Intuitively I knew it was bad.  I had no idea what was ahead.  I had come up against a situation beyond my ability to handle.  This was too big for me.  I had to surrender control of my life.

I asked my husband to take me to the river.  Once there I sat down on a rock and closed my eyes.  I could hear the rushing sound of the water as the river flowed past me.

In my mind’s eye I saw myself wrapped in a blanket much like a newborn.  Arms tucked inside I looked like a helpless baby.  I was laying inside the boat floating down the river.

At that moment I prayed a similar prayer of surrender.  I asked God to take care of me and take me wherever I needed to go.  I let go of my will and became one with the perfect will.
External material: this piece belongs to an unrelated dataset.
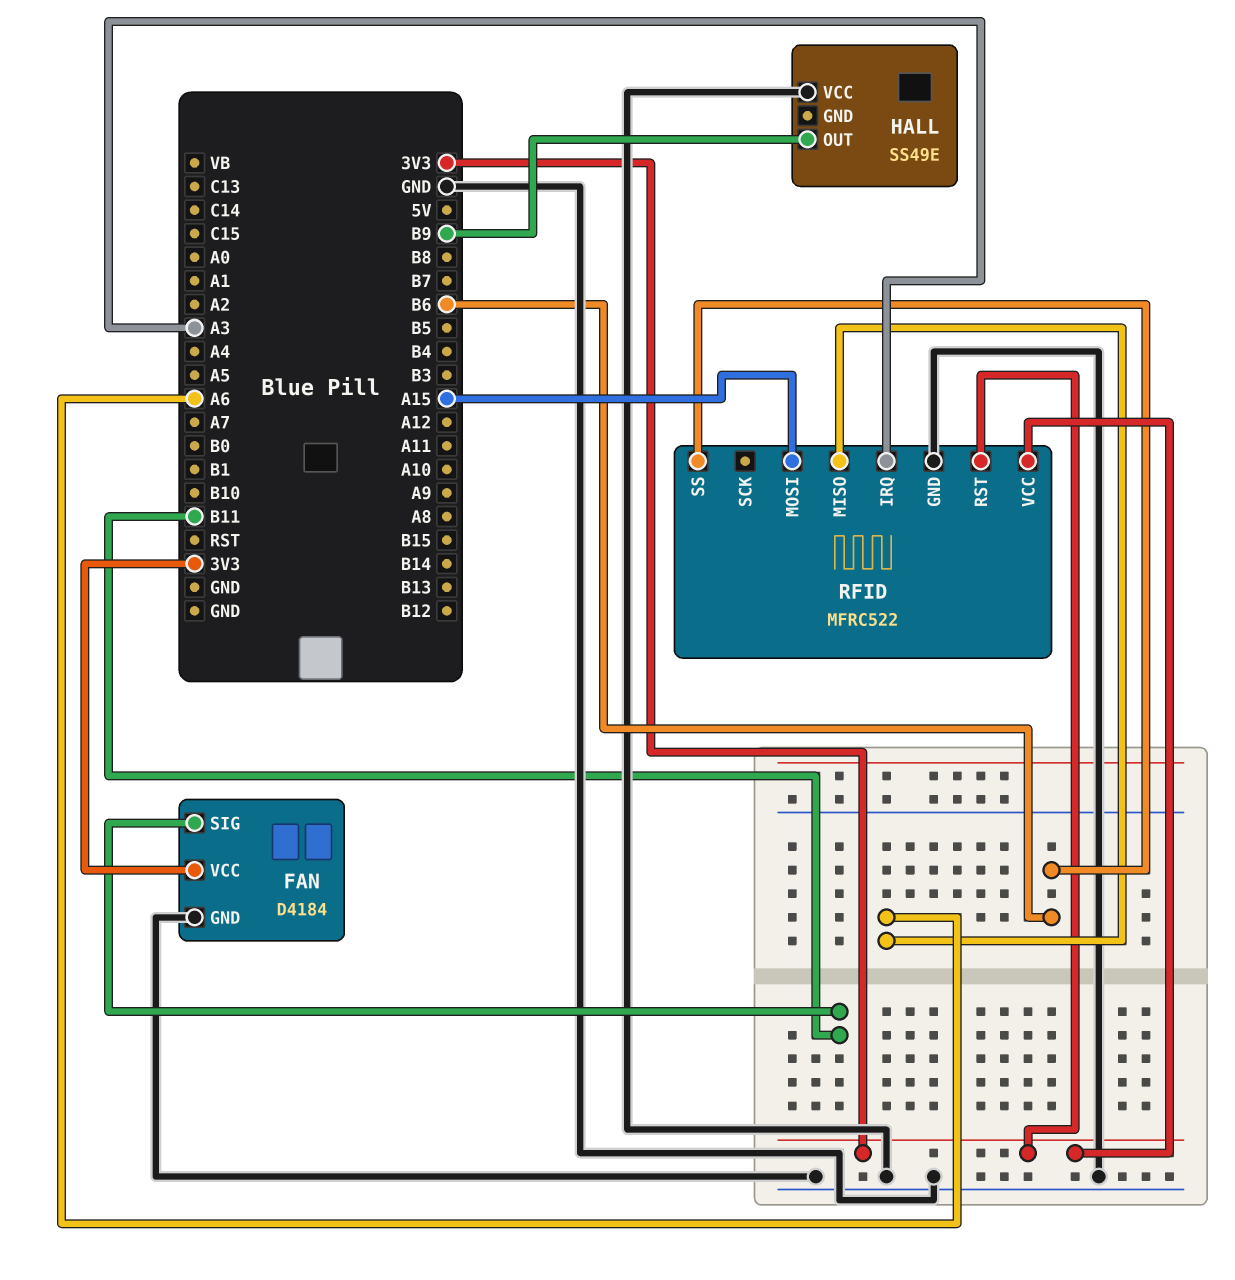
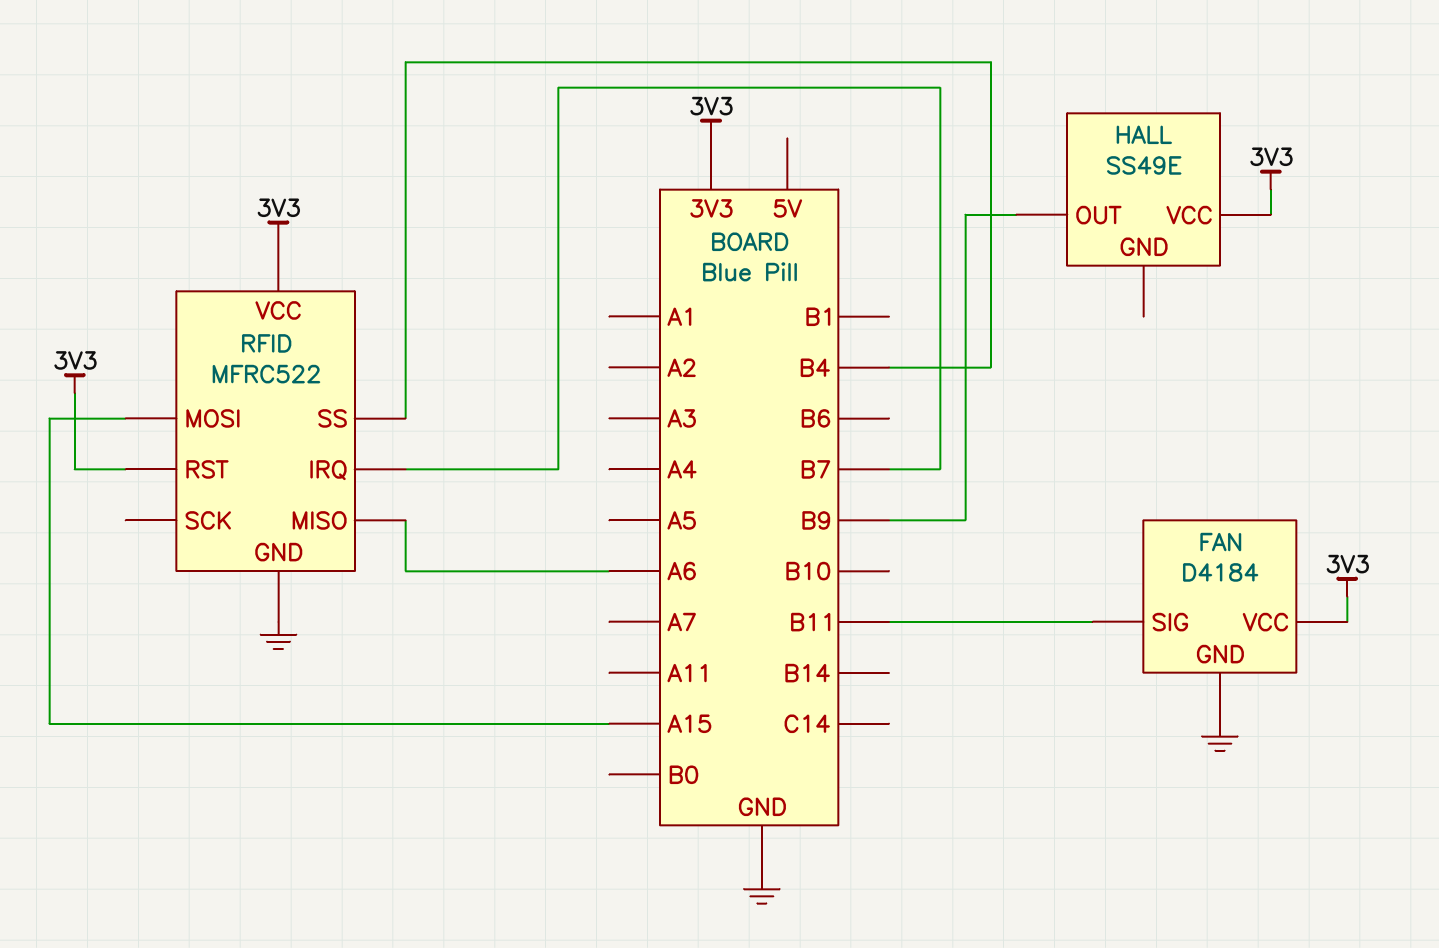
HALL pin VCC: GND -> 3V3
RFID pin IRQ: A3 -> B7
RFID pin SS: B6 -> B4

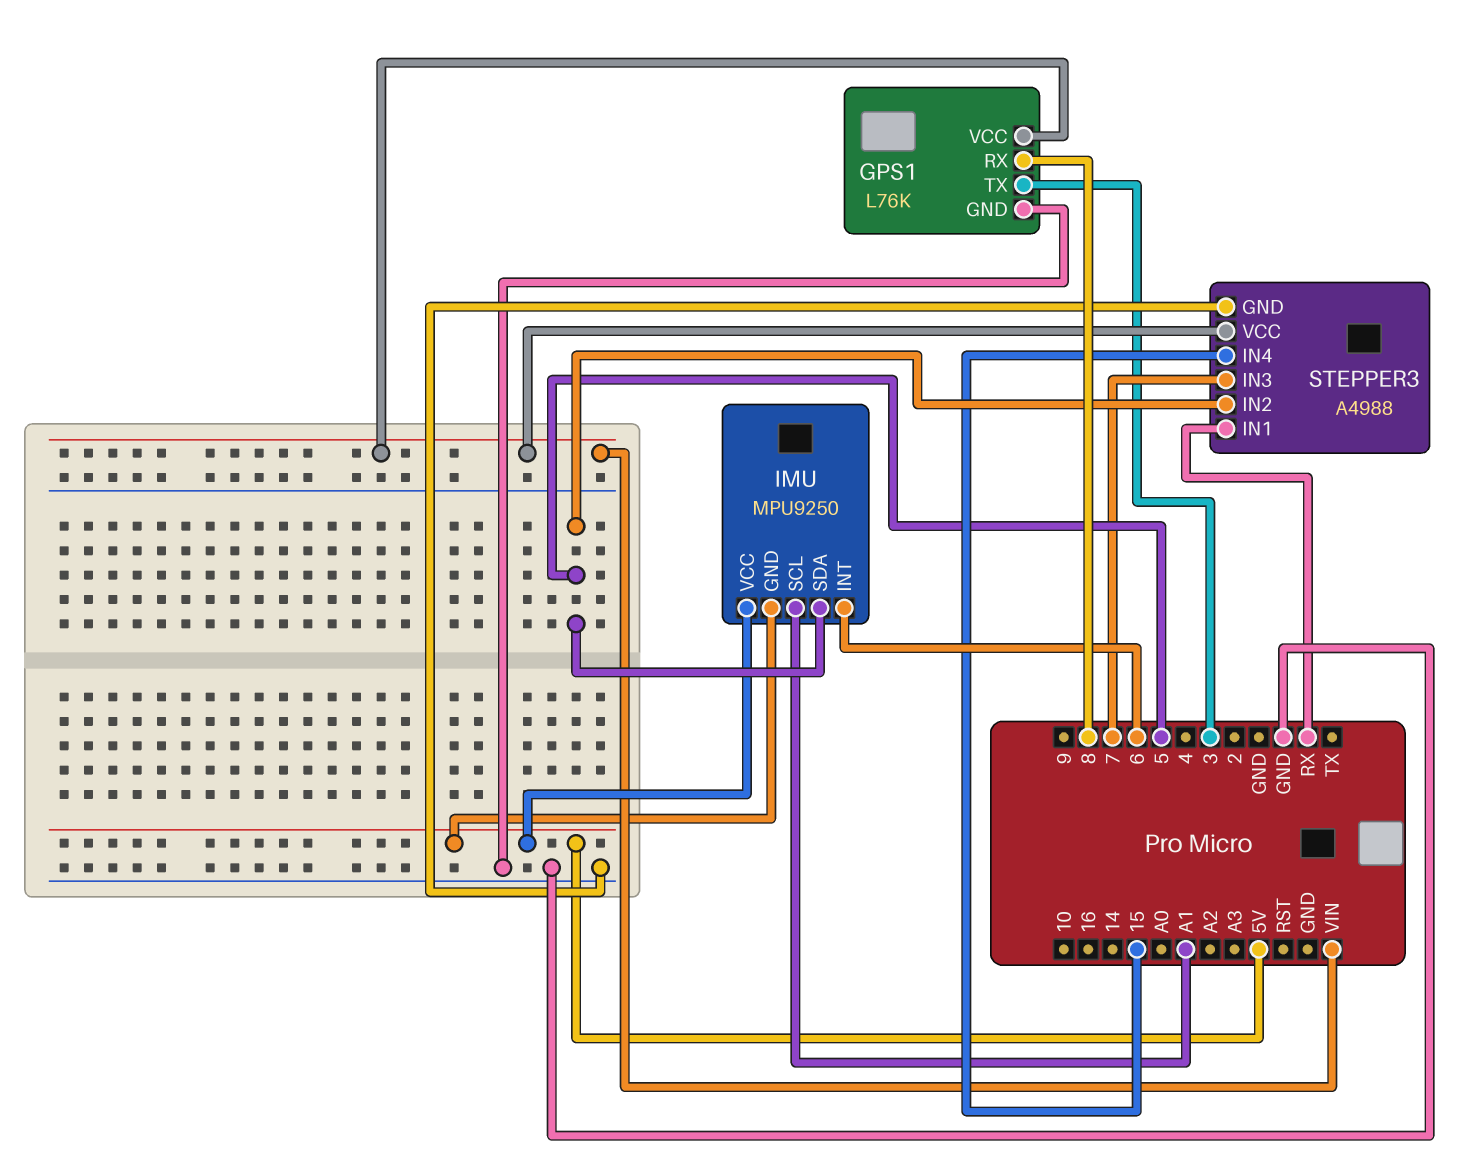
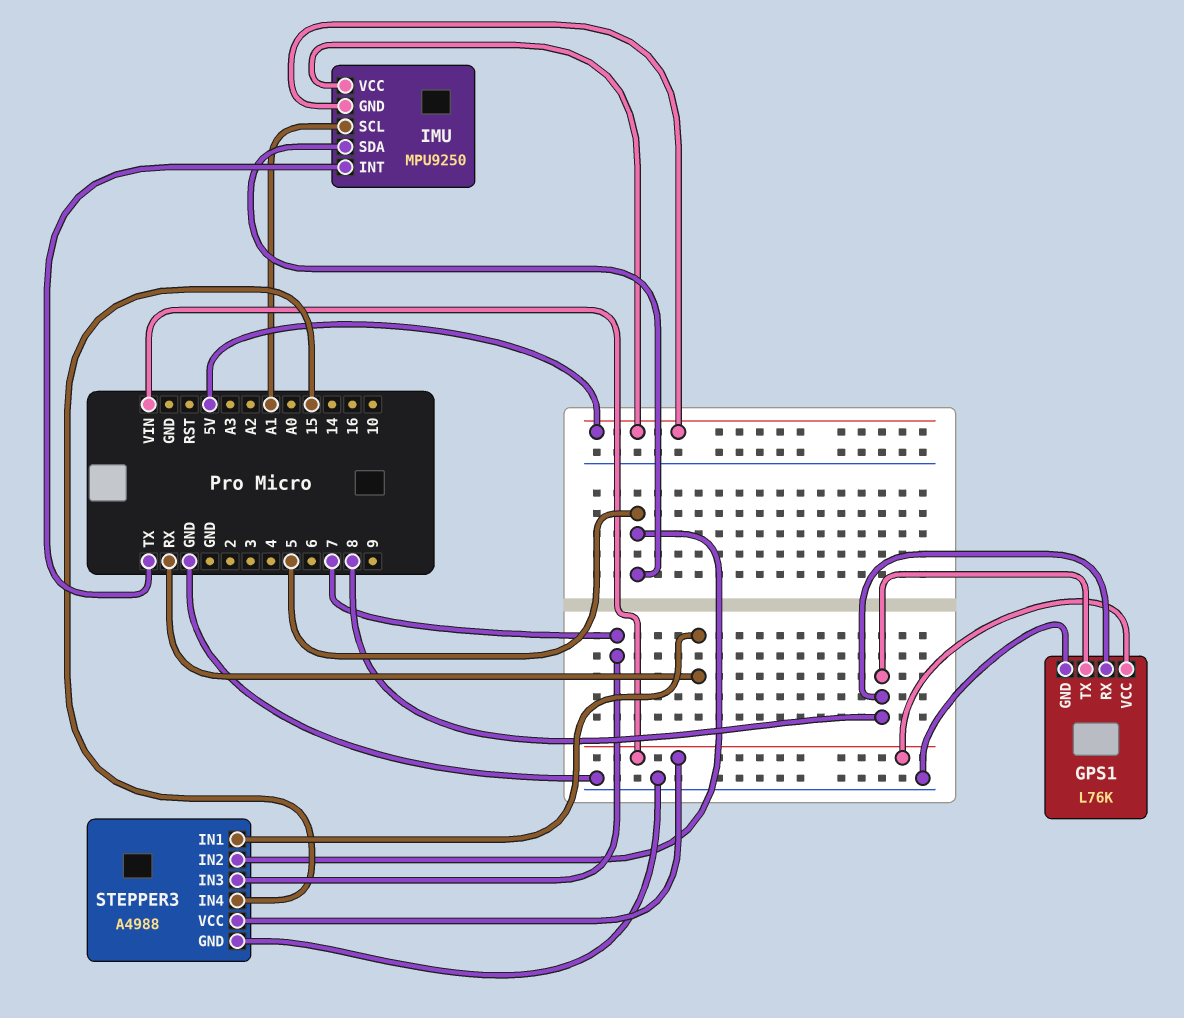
GPS1 pin TX: 3 -> 8
IMU pin INT: 6 -> TX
I am still in that boat, but occasionally I find myself trying to guide it.  That is when I feel resistance and all sorts of feelings that gently tell me to “let go“.

When I let go and all that stuff I have hung on to rushes out, my spirit fills me back up with healing love.  My energy returns.  I see things more clearly.  I begin to see that where I am and what I am doing now is perfect.  Because, I am in the center of the divine plan for my life.

What do you need to let go of today?

It is so much easier to allow the river of life to lead  you.  Then  you get to enjoy the scenery and not struggle with how to guide the boat.